_TASK DETAILS:_ From the records below, transcribe only the lines running from the one with "The Park Pavilion" through the one with "Public Comments/Questions concerning". Keep both of those end lines.

_INPUT DATA:_

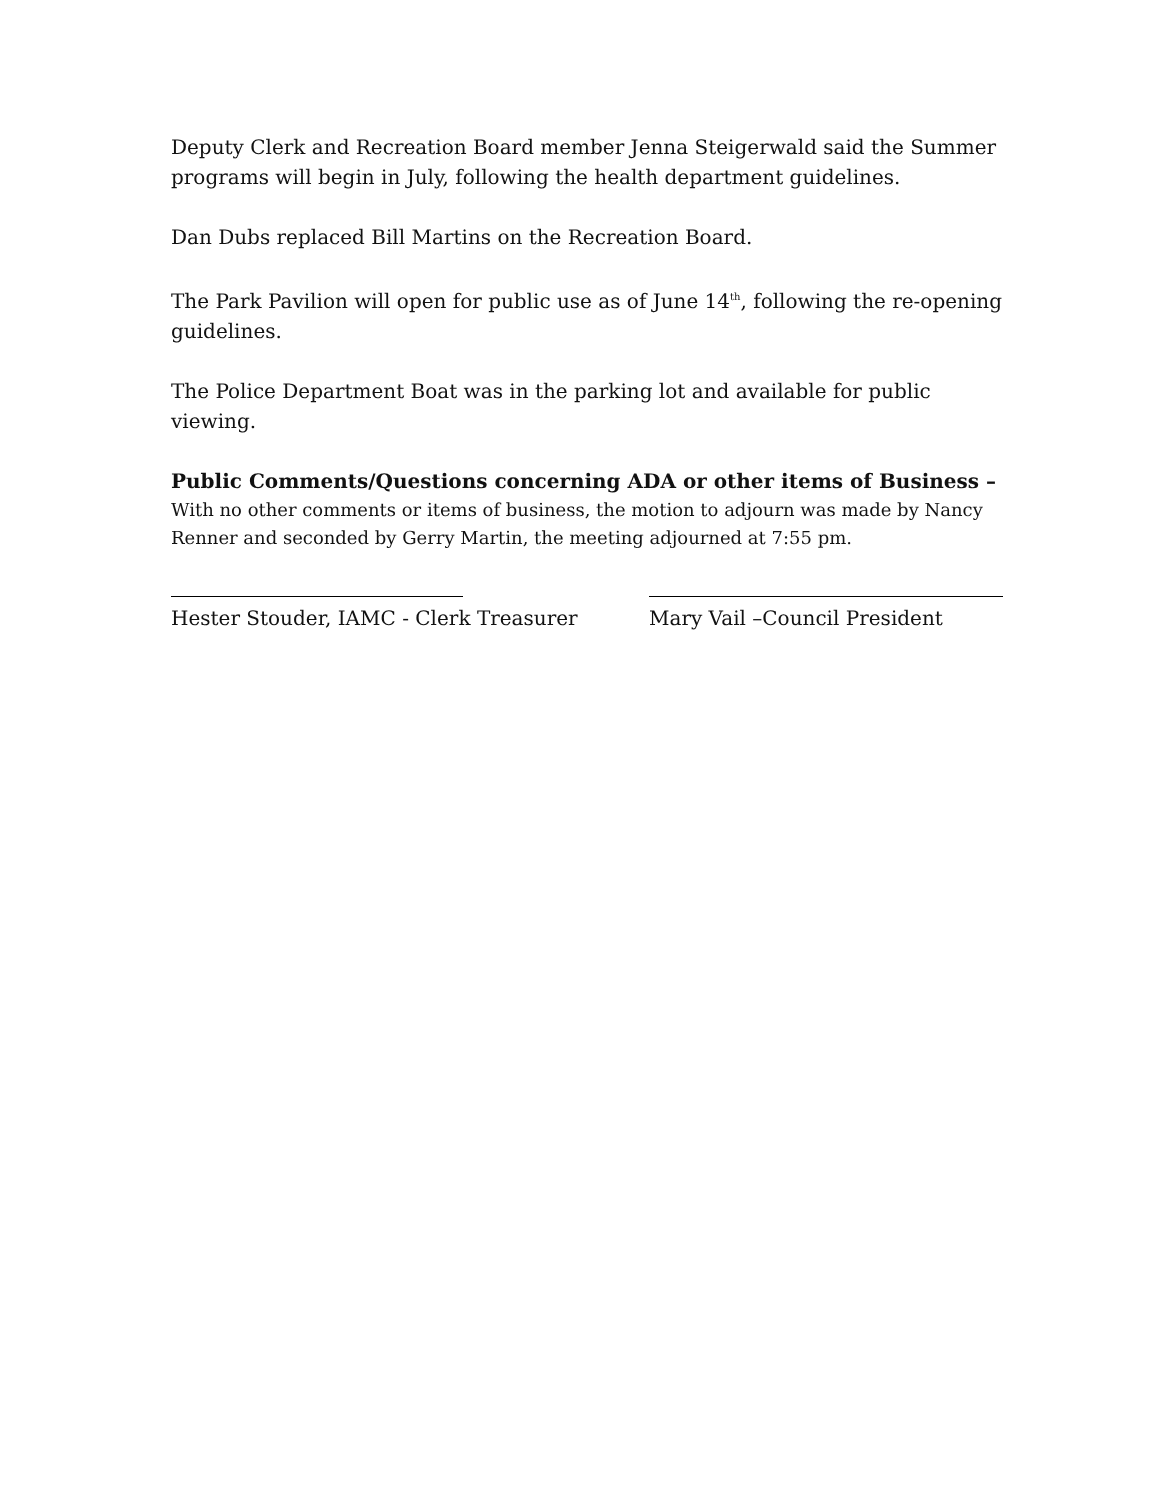Deputy Clerk and Recreation Board member Jenna Steigerwald said the Summer programs will begin in July, following the health department guidelines.
Dan Dubs replaced Bill Martins on the Recreation Board.
The Park Pavilion will open for public use as of June 14<sup>th</sup>, following the re-opening guidelines.
The Police Department Boat was in the parking lot and available for public viewing.
Public Comments/Questions concerning ADA or other items of Business –
With no other comments or items of business, the motion to adjourn was made by Nancy Renner and seconded by Gerry Martin, the meeting adjourned at 7:55 pm.
Hester Stouder, IAMC - Clerk Treasurer Mary Vail –Council President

_ANSWER FOR THIS EXERCISE:_
The Park Pavilion will open for public use as of June 14<sup>th</sup>, following the re-opening guidelines.
The Police Department Boat was in the parking lot and available for public viewing.
Public Comments/Questions concerning ADA or other items of Business –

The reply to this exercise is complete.